# What plow for a 2018 Silverado, The less cutting the better.



## sixty4 (Jul 21, 2008)

Hi all, got the new truck as I posted earlier. Now it's time to buy a plow. I am looking at the fisher ht or western. How much will the installer need to cut. I had the RD MM2 on my old truck way to heavy, but always had good luck with fisher. However the least amount of cutting is better for the new truck (as I only do my place). Gave up the other accounts. Thanks!


----------



## cwren2472 (Aug 15, 2014)

With a new GM, cutting is required across the board. I personally would never choose a plow based on "cutting requirement" BUT the Fisher HS, which uses the homesteader mount, is probably the least invasive

Regular minute mount and the boss RT3 will both need major cuts. Boss does offer a precut bumper insert to hide the modifications. That may also be an option to look into


----------



## sixty4 (Jul 21, 2008)

Just can't see carving up this like a pumpkin, lol.


----------



## Randall Ave (Oct 29, 2014)

Go find a beater with a plow on it. Keep that nice truck the way it is.


----------



## Philbilly2 (Aug 25, 2007)

does your lower valance remove?

I took mine off my GMC and you pretty much cannot see my brackets unless the pockets are on for my ultramount

If it bothers you that much, you can do like a few guys in my area do. Get another bumper. One for summer, different one for winter that is all cut up to allow for mount.


----------



## Newdude (Dec 4, 2006)

Boss is the most cut-free friendly as they have replacement lower valances for their plows for Chevy/GMC K2 (2014-2018) trucks.


----------



## basher (Nov 13, 2004)

Chosing the Z71 option means major cutting, not just the plastic but steel too. Only unit you’ll put on that truck that doesn’t need major front end cutting is a rear blade.


----------



## coke813 (Aug 24, 2015)

I had similar questions when I got my 2015. I know your grille and lights are different, but its the same frame as mine.
Check out my thread, especially post #7 where I put pictures.

I chose Western because the receivers come off and you don't lose ground clearance in the summer. I don't think it looks bad "cut up" at all.

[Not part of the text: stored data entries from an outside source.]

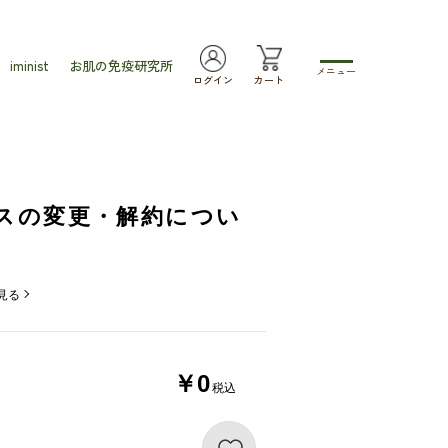
iminist
お肌の免疫研究所
メニュー
ログイン
カート
スの変更・解約につい
見る
￥0
税込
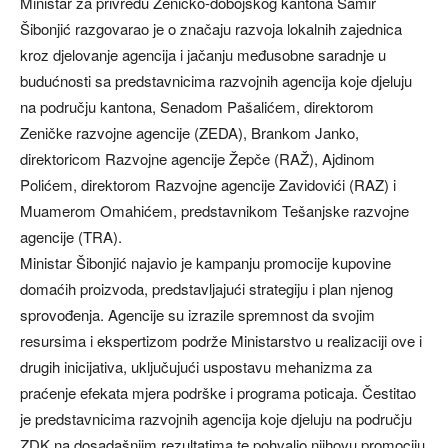
Ministar za privredu Zeničko-dobojskog kantona Samir
Šibonjić razgovarao je o značaju razvoja lokalnih zajednica
kroz djelovanje agencija i jačanju međusobne saradnje u
budućnosti sa predstavnicima razvojnih agencija koje djeluju
na području kantona, Senadom Pašalićem, direktorom
Zeničke razvojne agencije (ZEDA), Brankom Janko,
direktoricom Razvojne agencije Žepče (RAŽ), Ajdinom
Polićem, direktorom Razvojne agencije Zavidovići (RAZ) i
Muamerom Omahićem, predstavnikom Tešanjske razvojne
agencije (TRA).
Ministar Šibonjić najavio je kampanju promocije kupovine
domaćih proizvoda, predstavljajući strategiju i plan njenog
sprovođenja. Agencije su izrazile spremnost da svojim
resursima i ekspertizom podrže Ministarstvo u realizaciji ove i
drugih inicijativa, uključujući uspostavu mehanizma za
praćenje efekata mjera podrške i programa poticaja. Čestitao
je predstavnicima razvojnih agencija koje djeluju na području
ZDK na dosadašnjim rezultatima te pohvalio njihovu promociju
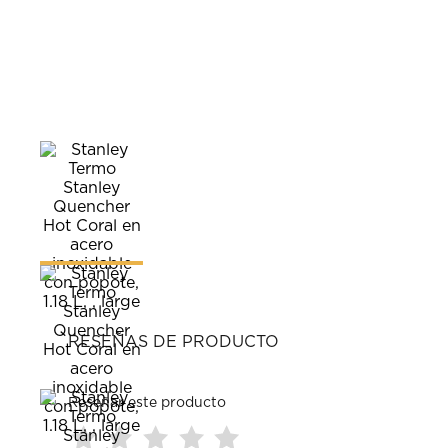
RESEÑAS DE PRODUCTO
Reseñar este producto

https://www.plowsite.com/threads/20...-ton-plow-selection-help.162764/#post-2020523


----------



## jsc824 (Oct 4, 2009)

I have the same truck and went with boss for this reason. 175$ for the bumper kit well worth it in my opinion. I’ll snap a pic when I get home. Only change I noticed was loosing then chrome on the valance. Keep the stock one for when you sell the truck.


----------



## jsc824 (Oct 4, 2009)

Top is stock z71 lower valance. 
Bottom is boss bumper kit.


----------



## sixty4 (Jul 21, 2008)

Looks sharp! What series is the truck?


----------



## sixty4 (Jul 21, 2008)

Also curious if you needed any lift for the front? Thanks..


----------



## jsc824 (Oct 4, 2009)

It’s an 18 1500 lt z71. Grill is different BC someone backed into me so I ordered an aftermarket grill as I didn’t want to pay 1700 out of pocket to replace the grill just for the z71 emblem. 

I didn’t do a leveling kit on the front. Only plowing my driveway. Took a measurement without plow and then With plow on and fully raised and only had a 1/4 inch drop which I was very surprised about.


----------



## sixty4 (Jul 21, 2008)

Thank you Jsc824!


----------



## Arrowbrook99 (Oct 22, 2017)

Just my opinion but I would never put a plow on a truck like that. I’d also not do it just to plow my driveway alone. Get a snow blow, a used quad with a plow. Nice truck. Good luck with her either way.


----------



## Philbilly2 (Aug 25, 2007)

Arrowbrook99 said:


> Just my opinion but I would never put a plow on a truck like that. I'd also not do it just to plow my driveway alone. Get a snow blow, a used quad with a plow. Nice truck. Good luck with her either way.


Might as well just by a car then...


----------



## Arrowbrook99 (Oct 22, 2017)

Philbilly2 said:


> Might as well just by a car then...


Sure.


----------



## sixty4 (Jul 21, 2008)

Philbilly2 said:


> Might as well just by a car then...


LOL. At 67 years young, I think the plow will serve me well. We can take the wife"s car to do long trips.


----------



## Randall Ave (Oct 29, 2014)

sixty4 said:


> LOL. At 67 years young, I think the plow will serve me well. We can take the wife"s car to do long trips.


My wife would be taking that truck, leaving me with the old stuff to drive. How bright are the headlights?


----------



## jerkyboy (Mar 14, 2008)

jsc824 said:


> Top is stock z71 lower valance.
> Bottom is boss bumper kit.
> 
> View attachment 182727
> ...


What is the model number of the plow and how much was the setup?


----------



## gpstallion (Dec 13, 2019)

Hi i have the same truck, i am curious what model plow did you purchase?
thank you


----------



## gpstallion (Dec 13, 2019)

jsc824 said:


> Top is stock z71 lower valance.
> Bottom is boss bumper kit.
> 
> View attachment 182727
> ...



*gpstallionJunior Member*
*from Massachusetts*
*Messages: 1*
Hi i have the same truck, i am curious what model plow did you purchase?
thank you


----------



## sixty4 (Jul 21, 2008)

I originally went with a fisher. I did not like the way they cut the chrome for the fisher mounts. I had a friend buy the fisher off of me and went with the Boss straight blade. I only used it a few times last year but thought it did very well. Here is the plow I went with, https://www.bossplow.com/en/products/truck-equipment/htx-straight-blade-snow-plow
Here is the truck with the Boss filler panel.


----------